[Saved entries]
□ □ □ □

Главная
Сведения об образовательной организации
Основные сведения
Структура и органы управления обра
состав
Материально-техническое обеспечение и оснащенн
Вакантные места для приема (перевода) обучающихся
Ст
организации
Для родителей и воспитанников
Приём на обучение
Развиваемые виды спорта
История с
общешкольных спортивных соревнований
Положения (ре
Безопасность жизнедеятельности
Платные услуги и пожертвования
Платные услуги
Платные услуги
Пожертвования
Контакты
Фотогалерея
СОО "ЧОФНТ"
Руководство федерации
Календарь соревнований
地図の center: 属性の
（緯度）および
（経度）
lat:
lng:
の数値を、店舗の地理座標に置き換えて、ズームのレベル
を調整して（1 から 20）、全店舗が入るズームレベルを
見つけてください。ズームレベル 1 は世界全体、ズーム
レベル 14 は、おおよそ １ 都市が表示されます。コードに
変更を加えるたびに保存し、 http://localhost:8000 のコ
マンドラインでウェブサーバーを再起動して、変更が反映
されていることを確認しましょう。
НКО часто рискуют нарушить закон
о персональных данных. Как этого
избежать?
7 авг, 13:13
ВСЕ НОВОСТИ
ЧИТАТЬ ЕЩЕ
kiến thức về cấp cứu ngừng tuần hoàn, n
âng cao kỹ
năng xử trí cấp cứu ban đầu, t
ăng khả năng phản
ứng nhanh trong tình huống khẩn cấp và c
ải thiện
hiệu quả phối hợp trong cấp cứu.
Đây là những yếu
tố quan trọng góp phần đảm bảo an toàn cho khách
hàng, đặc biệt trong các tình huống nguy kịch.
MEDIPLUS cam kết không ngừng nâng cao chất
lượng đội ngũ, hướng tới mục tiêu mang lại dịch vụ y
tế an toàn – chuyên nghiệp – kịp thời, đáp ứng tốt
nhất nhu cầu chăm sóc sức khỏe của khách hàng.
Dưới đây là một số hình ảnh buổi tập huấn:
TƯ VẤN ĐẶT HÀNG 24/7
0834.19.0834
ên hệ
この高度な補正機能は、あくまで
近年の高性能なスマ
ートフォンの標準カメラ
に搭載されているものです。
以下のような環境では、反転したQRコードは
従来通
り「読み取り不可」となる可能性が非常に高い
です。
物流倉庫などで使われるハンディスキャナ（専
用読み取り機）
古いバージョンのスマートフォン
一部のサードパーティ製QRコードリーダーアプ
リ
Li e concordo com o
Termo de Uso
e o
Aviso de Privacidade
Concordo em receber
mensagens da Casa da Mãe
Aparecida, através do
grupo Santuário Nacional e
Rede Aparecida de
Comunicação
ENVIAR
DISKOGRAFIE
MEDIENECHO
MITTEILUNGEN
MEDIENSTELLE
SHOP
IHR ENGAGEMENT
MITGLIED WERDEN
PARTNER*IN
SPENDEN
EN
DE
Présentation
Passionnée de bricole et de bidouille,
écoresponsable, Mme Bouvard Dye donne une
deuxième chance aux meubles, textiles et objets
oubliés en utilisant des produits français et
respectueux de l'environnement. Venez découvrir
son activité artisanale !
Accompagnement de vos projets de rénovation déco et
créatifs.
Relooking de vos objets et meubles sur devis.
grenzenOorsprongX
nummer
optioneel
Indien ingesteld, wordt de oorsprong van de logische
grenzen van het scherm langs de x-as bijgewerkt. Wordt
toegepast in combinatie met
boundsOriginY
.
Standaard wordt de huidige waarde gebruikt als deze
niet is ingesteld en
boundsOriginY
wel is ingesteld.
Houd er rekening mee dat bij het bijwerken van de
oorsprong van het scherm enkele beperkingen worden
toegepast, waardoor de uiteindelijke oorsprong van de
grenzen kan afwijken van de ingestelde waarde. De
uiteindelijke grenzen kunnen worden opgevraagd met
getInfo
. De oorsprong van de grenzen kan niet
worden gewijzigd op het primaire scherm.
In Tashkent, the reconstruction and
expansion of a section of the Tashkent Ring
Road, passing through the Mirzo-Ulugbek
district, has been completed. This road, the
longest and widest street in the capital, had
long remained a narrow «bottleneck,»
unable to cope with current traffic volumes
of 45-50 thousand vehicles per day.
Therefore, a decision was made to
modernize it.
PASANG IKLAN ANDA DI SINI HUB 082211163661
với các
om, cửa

□ □ □ □

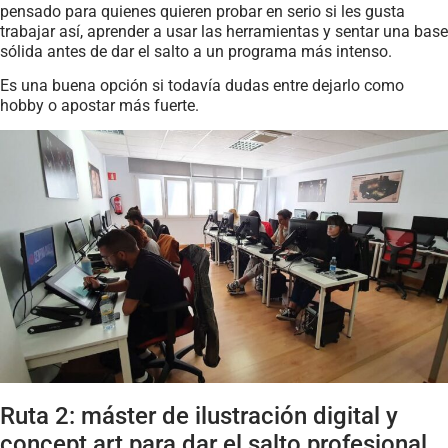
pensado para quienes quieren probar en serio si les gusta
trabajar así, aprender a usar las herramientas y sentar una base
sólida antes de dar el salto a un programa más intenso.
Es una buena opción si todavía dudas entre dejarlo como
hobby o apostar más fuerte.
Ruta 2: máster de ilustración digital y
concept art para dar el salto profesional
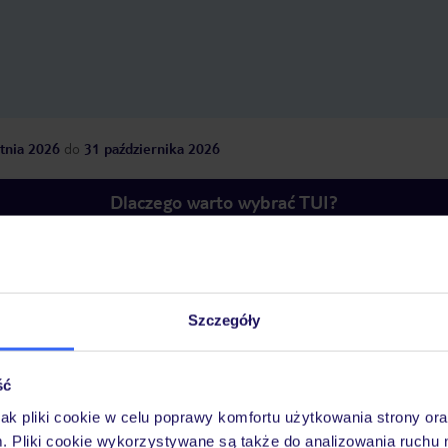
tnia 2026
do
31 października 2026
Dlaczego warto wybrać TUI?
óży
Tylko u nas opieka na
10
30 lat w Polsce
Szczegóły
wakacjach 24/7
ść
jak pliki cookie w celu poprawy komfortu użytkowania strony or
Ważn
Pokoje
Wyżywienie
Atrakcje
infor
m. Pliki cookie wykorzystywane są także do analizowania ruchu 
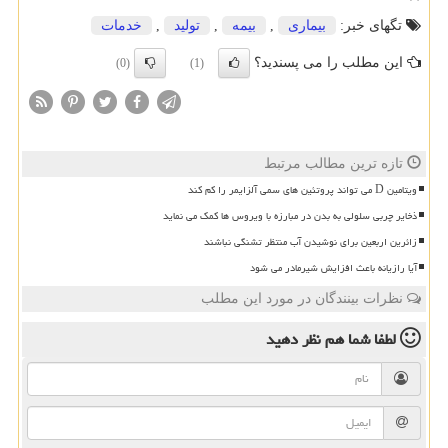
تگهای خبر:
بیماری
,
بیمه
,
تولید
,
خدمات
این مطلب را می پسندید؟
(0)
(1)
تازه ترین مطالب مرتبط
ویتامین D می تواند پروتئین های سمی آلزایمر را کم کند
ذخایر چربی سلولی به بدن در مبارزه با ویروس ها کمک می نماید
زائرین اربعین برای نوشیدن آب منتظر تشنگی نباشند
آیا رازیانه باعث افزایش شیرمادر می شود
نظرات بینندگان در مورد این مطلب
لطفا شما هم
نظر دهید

□ □ □ □

## WHAT YOU HAVE TO DO
Return all lines of the data in which the string "meubles" appears.

## EXERCISE RESPONSE
deuxième chance aux meubles, textiles et objets
Relooking de vos objets et meubles sur devis.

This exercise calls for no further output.